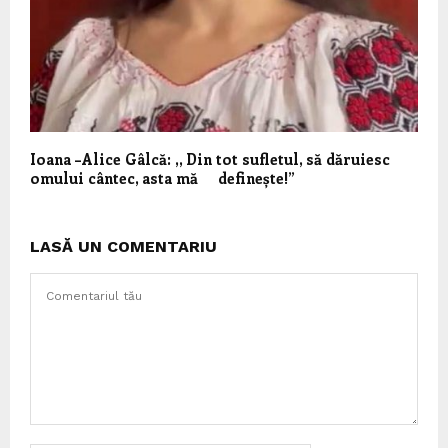
Ioana –Alice Gâlcă: ,, Din tot sufletul, să dăruiesc
omului cântec, asta mă definește!”
LASĂ UN COMENTARIU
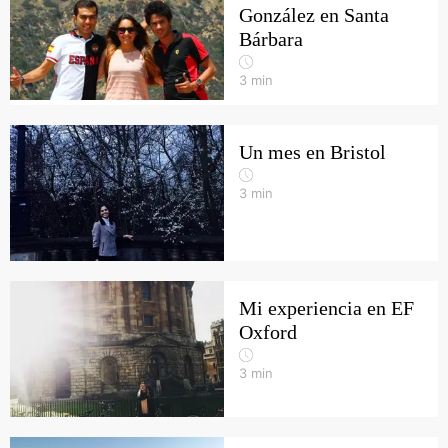
González en Santa
Bárbara
3
min
Un mes en Bristol
3
min
Mi experiencia en EF
Oxford
3
min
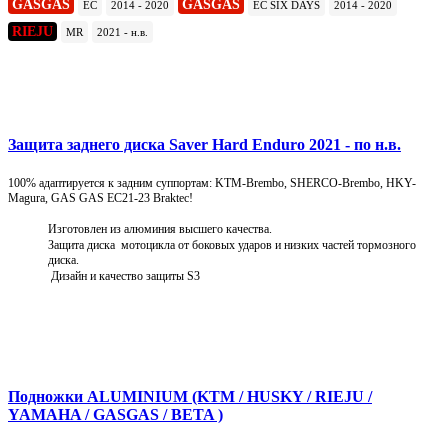
GASGAS
GASGAS
EC
2014 - 2020
EC SIX DAYS
2014 - 2020
RIEJU
MR
2021 - н.в.
Подробнее
Защита заднего диска Saver Hard Enduro 2021 - по н.в.
100% адаптируется к задним суппортам: KTM-Brembo, SHERCO-Brembo, HKY-
Magura, GAS GAS EC21-23 Braktec!
Изготовлен из алюминия высшего качества.
Защита диска мотоцикла от боковых ударов и низких частей тормозного
диска.
Дизайн и качество защиты S3
Подробнее
Подножки ALUMINIUM (KTM / HUSKY / RIEJU /
YAMAHA / GASGAS / BETA )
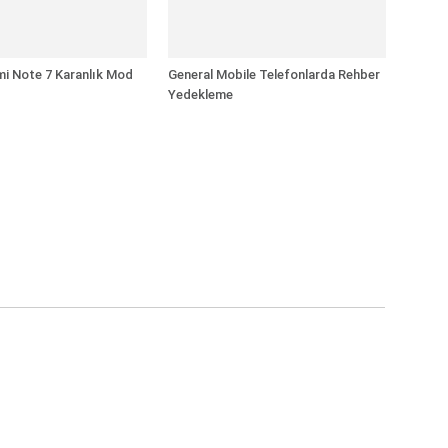
i Note 7 Karanlık Mod
General Mobile Telefonlarda Rehber
Yedekleme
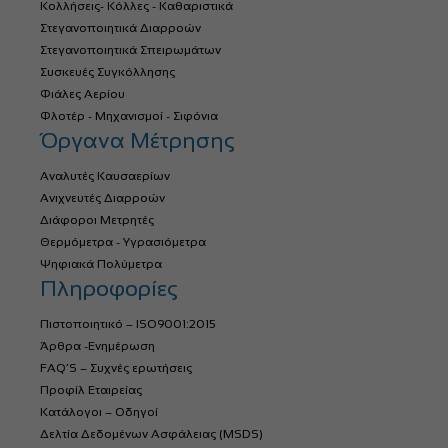
Κολλήσεις- Κόλλες - Καθαριστικά
Στεγανοποιητικά Διαρροών
Στεγανοποιητικά Σπειρωμάτων
Συσκευές Συγκόλλησης
Φιάλες Αερίου
Φλοτέρ - Μηχανισμοί - Σιφόνια
Όργανα Μέτρησης
Αναλυτές Καυσαερίων
Ανιχνευτές Διαρροών
Διάφοροι Μετρητές
Θερμόμετρα - Υγρασιόμετρα
Ψηφιακά Πολύμετρα
Πληροφορίες
Πιστοποιητικό – ISO9001:2015
Άρθρα -Ενημέρωση
FAQ’S – Συχνές ερωτήσεις
Προφίλ Εταιρείας
Κατάλογοι – Οδηγοί
Δελτία Δεδομένων Ασφάλειας (MSDS)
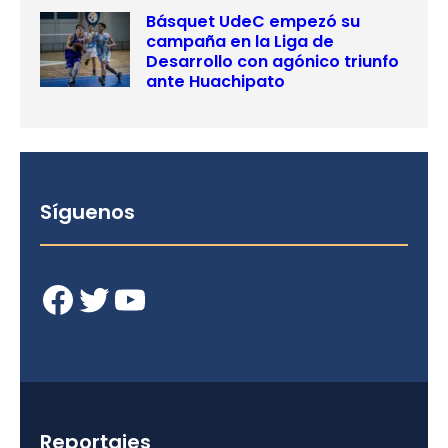
Básquet UdeC empezó su
campaña en la Liga de
Desarrollo con agónico triunfo
ante Huachipato
Síguenos
Facebook
Twitter
YouTube
Reportajes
------------------------------------
Rewrite the text of all the rows, replacing "Twitter" with "X" and changing nothing else. Leave the pictures out of your answer.

Ioana –Alice Gâlcă: ,, Din tot sufletul, să dăruiesc
omului cântec, asta mă definește!”
LASĂ UN COMENTARIU
González en Santa
Bárbara
3
min
Un mes en Bristol
3
min
Mi experiencia en EF
Oxford
3
min
GASGAS
GASGAS
EC
2014 - 2020
EC SIX DAYS
2014 - 2020
RIEJU
MR
2021 - н.в.
Подробнее
Защита заднего диска Saver Hard Enduro 2021 - по н.в.
100% адаптируется к задним суппортам: KTM-Brembo, SHERCO-Brembo, HKY-
Magura, GAS GAS EC21-23 Braktec!
Изготовлен из алюминия высшего качества.
Защита диска мотоцикла от боковых ударов и низких частей тормозного
диска.
Дизайн и качество защиты S3
Подробнее
Подножки ALUMINIUM (KTM / HUSKY / RIEJU /
YAMAHA / GASGAS / BETA )
i Note 7 Karanlık Mod
General Mobile Telefonlarda Rehber
Yedekleme
Κολλήσεις- Κόλλες - Καθαριστικά
Στεγανοποιητικά Διαρροών
Στεγανοποιητικά Σπειρωμάτων
Συσκευές Συγκόλλησης
Φιάλες Αερίου
Φλοτέρ - Μηχανισμοί - Σιφόνια
Όργανα Μέτρησης
Αναλυτές Καυσαερίων
Ανιχνευτές Διαρροών
Διάφοροι Μετρητές
Θερμόμετρα - Υγρασιόμετρα
Ψηφιακά Πολύμετρα
Πληροφορίες
Πιστοποιητικό – ISO9001:2015
Άρθρα -Ενημέρωση
FAQ’S – Συχνές ερωτήσεις
Προφίλ Εταιρείας
Κατάλογοι – Οδηγοί
Δελτία Δεδομένων Ασφάλειας (MSDS)
Básquet UdeC empezó su
campaña en la Liga de
Desarrollo con agónico triunfo
ante Huachipato
Síguenos
Facebook
X
YouTube
Reportajes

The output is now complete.